Listed records
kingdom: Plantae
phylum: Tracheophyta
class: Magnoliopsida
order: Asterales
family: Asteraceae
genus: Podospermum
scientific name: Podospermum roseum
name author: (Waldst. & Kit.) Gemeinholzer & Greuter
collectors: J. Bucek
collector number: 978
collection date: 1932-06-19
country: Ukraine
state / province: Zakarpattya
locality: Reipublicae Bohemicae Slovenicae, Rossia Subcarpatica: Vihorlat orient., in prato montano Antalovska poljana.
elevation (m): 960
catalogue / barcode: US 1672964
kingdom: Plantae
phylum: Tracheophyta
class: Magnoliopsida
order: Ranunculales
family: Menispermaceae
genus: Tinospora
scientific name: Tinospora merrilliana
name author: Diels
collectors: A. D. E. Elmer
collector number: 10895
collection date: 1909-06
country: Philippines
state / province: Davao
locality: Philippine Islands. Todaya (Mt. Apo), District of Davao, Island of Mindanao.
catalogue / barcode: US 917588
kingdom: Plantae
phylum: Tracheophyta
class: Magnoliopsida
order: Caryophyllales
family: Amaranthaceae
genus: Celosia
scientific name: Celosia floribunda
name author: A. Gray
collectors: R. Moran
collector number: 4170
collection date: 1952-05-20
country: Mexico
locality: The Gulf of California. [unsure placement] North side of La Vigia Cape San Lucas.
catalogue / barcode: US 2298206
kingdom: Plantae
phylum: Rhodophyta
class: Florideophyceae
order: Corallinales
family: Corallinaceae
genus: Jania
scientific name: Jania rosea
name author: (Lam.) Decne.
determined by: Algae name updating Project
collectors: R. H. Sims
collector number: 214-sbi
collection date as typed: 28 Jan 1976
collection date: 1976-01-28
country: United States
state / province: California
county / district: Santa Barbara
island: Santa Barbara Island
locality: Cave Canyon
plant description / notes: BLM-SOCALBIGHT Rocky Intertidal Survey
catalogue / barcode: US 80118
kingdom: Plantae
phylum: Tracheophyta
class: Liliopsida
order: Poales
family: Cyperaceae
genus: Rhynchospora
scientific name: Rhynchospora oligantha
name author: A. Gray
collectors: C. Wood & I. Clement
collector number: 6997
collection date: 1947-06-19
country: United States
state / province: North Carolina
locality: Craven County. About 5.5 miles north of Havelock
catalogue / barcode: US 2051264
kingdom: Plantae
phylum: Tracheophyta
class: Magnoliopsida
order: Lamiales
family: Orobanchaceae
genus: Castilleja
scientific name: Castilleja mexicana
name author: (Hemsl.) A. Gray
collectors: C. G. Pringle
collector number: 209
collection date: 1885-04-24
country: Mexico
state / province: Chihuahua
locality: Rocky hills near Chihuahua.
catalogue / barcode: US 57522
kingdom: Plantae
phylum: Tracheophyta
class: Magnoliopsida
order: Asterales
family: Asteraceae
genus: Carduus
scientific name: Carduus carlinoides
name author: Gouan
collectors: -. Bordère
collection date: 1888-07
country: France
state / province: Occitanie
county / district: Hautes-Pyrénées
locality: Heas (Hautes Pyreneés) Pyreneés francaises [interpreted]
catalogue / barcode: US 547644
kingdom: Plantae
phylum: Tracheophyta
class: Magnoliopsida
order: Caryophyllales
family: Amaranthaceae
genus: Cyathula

What you are asked to do
Write out every line of these records again, swapping "collector number" for "field number" wherever it appears and keeping everything else the same.

Written response
kingdom: Plantae
phylum: Tracheophyta
class: Magnoliopsida
order: Asterales
family: Asteraceae
genus: Podospermum
scientific name: Podospermum roseum
name author: (Waldst. & Kit.) Gemeinholzer & Greuter
collectors: J. Bucek
field number: 978
collection date: 1932-06-19
country: Ukraine
state / province: Zakarpattya
locality: Reipublicae Bohemicae Slovenicae, Rossia Subcarpatica: Vihorlat orient., in prato montano Antalovska poljana.
elevation (m): 960
catalogue / barcode: US 1672964
kingdom: Plantae
phylum: Tracheophyta
class: Magnoliopsida
order: Ranunculales
family: Menispermaceae
genus: Tinospora
scientific name: Tinospora merrilliana
name author: Diels
collectors: A. D. E. Elmer
field number: 10895
collection date: 1909-06
country: Philippines
state / province: Davao
locality: Philippine Islands. Todaya (Mt. Apo), District of Davao, Island of Mindanao.
catalogue / barcode: US 917588
kingdom: Plantae
phylum: Tracheophyta
class: Magnoliopsida
order: Caryophyllales
family: Amaranthaceae
genus: Celosia
scientific name: Celosia floribunda
name author: A. Gray
collectors: R. Moran
field number: 4170
collection date: 1952-05-20
country: Mexico
locality: The Gulf of California. [unsure placement] North side of La Vigia Cape San Lucas.
catalogue / barcode: US 2298206
kingdom: Plantae
phylum: Rhodophyta
class: Florideophyceae
order: Corallinales
family: Corallinaceae
genus: Jania
scientific name: Jania rosea
name author: (Lam.) Decne.
determined by: Algae name updating Project
collectors: R. H. Sims
field number: 214-sbi
collection date as typed: 28 Jan 1976
collection date: 1976-01-28
country: United States
state / province: California
county / district: Santa Barbara
island: Santa Barbara Island
locality: Cave Canyon
plant description / notes: BLM-SOCALBIGHT Rocky Intertidal Survey
catalogue / barcode: US 80118
kingdom: Plantae
phylum: Tracheophyta
class: Liliopsida
order: Poales
family: Cyperaceae
genus: Rhynchospora
scientific name: Rhynchospora oligantha
name author: A. Gray
collectors: C. Wood & I. Clement
field number: 6997
collection date: 1947-06-19
country: United States
state / province: North Carolina
locality: Craven County. About 5.5 miles north of Havelock
catalogue / barcode: US 2051264
kingdom: Plantae
phylum: Tracheophyta
class: Magnoliopsida
order: Lamiales
family: Orobanchaceae
genus: Castilleja
scientific name: Castilleja mexicana
name author: (Hemsl.) A. Gray
collectors: C. G. Pringle
field number: 209
collection date: 1885-04-24
country: Mexico
state / province: Chihuahua
locality: Rocky hills near Chihuahua.
catalogue / barcode: US 57522
kingdom: Plantae
phylum: Tracheophyta
class: Magnoliopsida
order: Asterales
family: Asteraceae
genus: Carduus
scientific name: Carduus carlinoides
name author: Gouan
collectors: -. Bordère
collection date: 1888-07
country: France
state / province: Occitanie
county / district: Hautes-Pyrénées
locality: Heas (Hautes Pyreneés) Pyreneés francaises [interpreted]
catalogue / barcode: US 547644
kingdom: Plantae
phylum: Tracheophyta
class: Magnoliopsida
order: Caryophyllales
family: Amaranthaceae
genus: Cyathula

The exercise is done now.